1878 |
21 février 1878
Alfred de Falloux à Couvreux (abbé)
21 février 1878
Nous commençons par saluer fort respectueusement les onze ans de Boni1. Nous sommes tous convaincus désormais de sa profonde sagesse et de son grand savoir, puis ensuite nous l'embrassons bien tendrement. Nous connaissons la bergère , et nous avons beaucoup plaint la situation de son nez. Nous ne voudrions certainement mettre le nôtre dans la même position. J'attends de nouvelles questions, ces jours-ci. Si elles m'arrivent avant que MM. les devineurs [sic] soient partis pour Paris, je ne manquerai pas de partager avec eux. Nous attendons donc avec bien de l'impatience la décision qui sera prise sur leur voyage, et nous nous recommandons toujours aux plumes charitables de Rochecotte.
Nous avons été obligés hier, de remettre des sangsues à Mad. de Caradeuc2 qui était reprise de grandes pesanteurs de tête, surtout la nuit. Ce remède écarte toujours le danger immédiat, quand on est averti d'y recourir à temps ; mais il laisse toujours plus de faiblesse derrière soi, et fait frémir devant la menace d'un jour où l'avertissement aurait manqué. Nous ne vous demandons pas vos prières ; nous y comptons.

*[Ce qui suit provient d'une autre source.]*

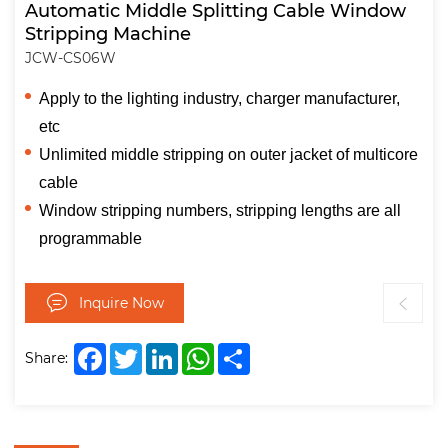
Automatic Middle Splitting Cable Window
Stripping Machine
JCW-CS06W
Apply to the lighting industry, charger manufacturer,
etc
Unlimited middle stripping on outer jacket of multicore
cable
Window stripping numbers, stripping lengths are all
programmable
Inquire Now
Facebook
Twitter
LinkedIn
WhatsApp
Share
Share:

Nous n'avons point de candidat pour la Papauté3 ; faute de connaître suffisamment les cardinaux, et de savoir comment Pecci4, Panebianco5 ou Canossa6 doivent se traduire en langue raisonnable. Je me borne donc à souhaiter le Pape en blanc, mais je le souhaite ardemment affranchi des influences et des procédés qui, depuis douze ou quinze ans, ont conduit successivement l'Église à perdre tous les bénéfices laborieusement acquis dans les années précédentes, à pousser jusqu'à l'extrême toutes les hostilités, et à ne se complaire que dans des querelles en tous pays et sur toutes questions. J'ai toujours reconnu en Pie IX plusieurs des qualités d'un grand homme ; il m'a été impossible d'y reconnaître les actes et la direction d'un grand pape dans le sens politique du mot, et il me semble que notre siècle exige plus que jamais un pape sachant manier les peuples, les gouvernements et les intelligences. C'est donc là que je demande au nouveau pape, quel qu’il soit. Vous voyez que je ne suis pas difficile ! En attendant, il m'est impossible non plus de céder Mad. de Castellane sur la duchesse de Deauville. J'aimerais mieux nier l'existence du livre lui-même que de l'attribuer à une autre que la duchesse de Chevreuse et un jésuite.
A. de Falloux
Ecce telegramma gratias agotibi omnilens. Gaudemus et exultemus vobiscum et cum tota ecclesia.